Human layer security
An organisation’s “human layer” is exactly what you’d probably expect it to be: its people. A large focus for National Cyber Security Awareness Month and ECSM is to help people be more secure as individuals in both their personal lives and at work. Our next blog post will take a look at the concept of “human layer security”: the technologies and processes supporting improved data protection as people interact with sensitive information.
Machine learning (that brings real value)
Machine learning has been hailed as security’s “golden child” for some time now – but its real-world application has often been less than satisfactory.
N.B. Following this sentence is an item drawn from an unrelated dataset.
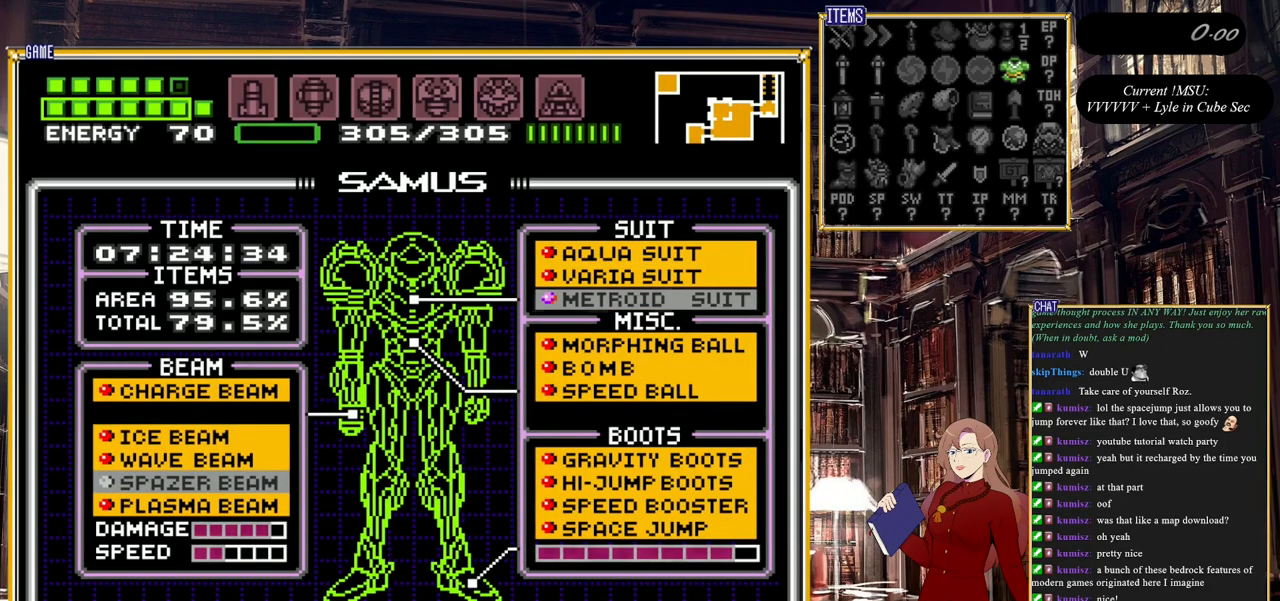
{"buttons": [], "events": [[283, "START", "up"]]}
This month, we’ll be examining why that’s been the case, what potential machine learning actually has, and the ways it can be applied to bring real value to everyday processes.
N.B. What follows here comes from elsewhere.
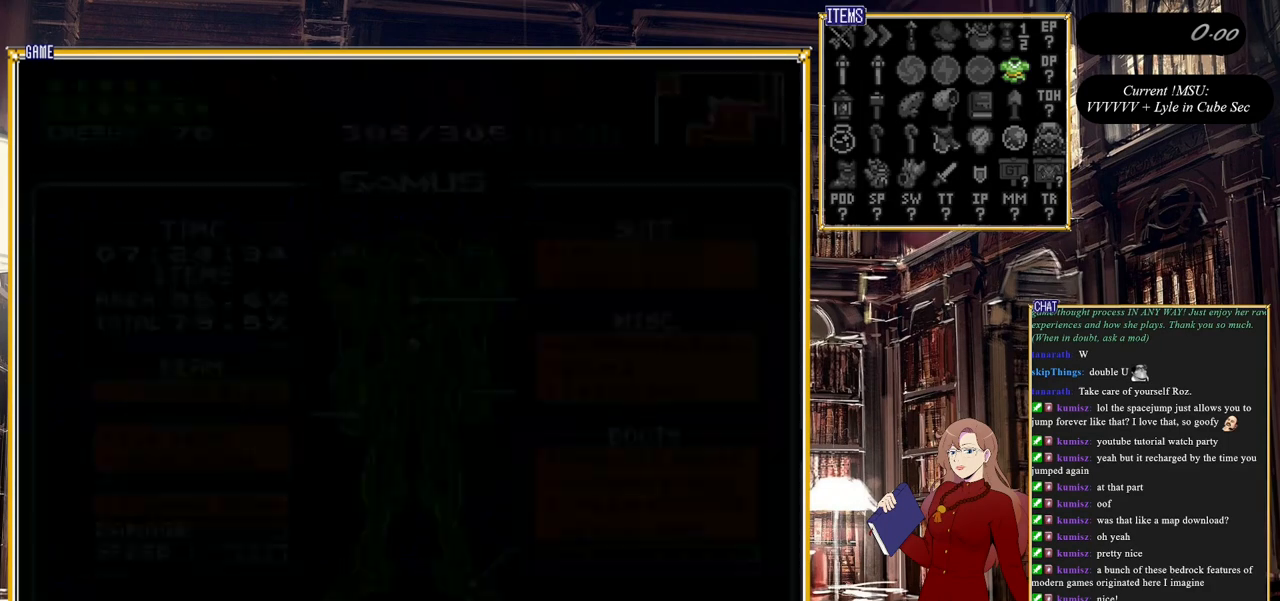
{"buttons": [], "events": []}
Email remains one of the primary ways people communicate both at work and at home – and as a result, one of the primary ways for them to cause data breaches. It’s no exaggeration to say we’ve all either sent an email in error (a “misdirected email”) or received one. For many of us, we’ve experienced both scenarios. When the information contained in a misdirected email or attachments can be harmless and simply requires a quick apology. But where sensitive and personal data is contained in these emails, then just one incorrect recipient can be the cause of a data breach. As part of National Cybersecurity Awareness Month and ECSM, we’ll be looking at how email can be made more secure to improve data protection.
Actually ensuring people use email encryption
Our Chief Product Officer, Sudeep Venkatesh, frequently states that email encryption solutions are only as successful as their adoption rates amongst users. However, ensuring these solutions are actually being used by employees has been a major source of frustration for CISO and other security professionals. In response, we’ll be looking at common pain points in email encryption adoption and what can be done to overcome them.
Ensuring effective cybersecurity
Ongoing education and awareness are critical for effective cybersecurity and data protection. Initiatives like National Cyber Security Awareness Month and ECSM are key to helping people understand the risks and the solutions to existing and emerging threats. I hope you enjoy our posts this October and find them useful!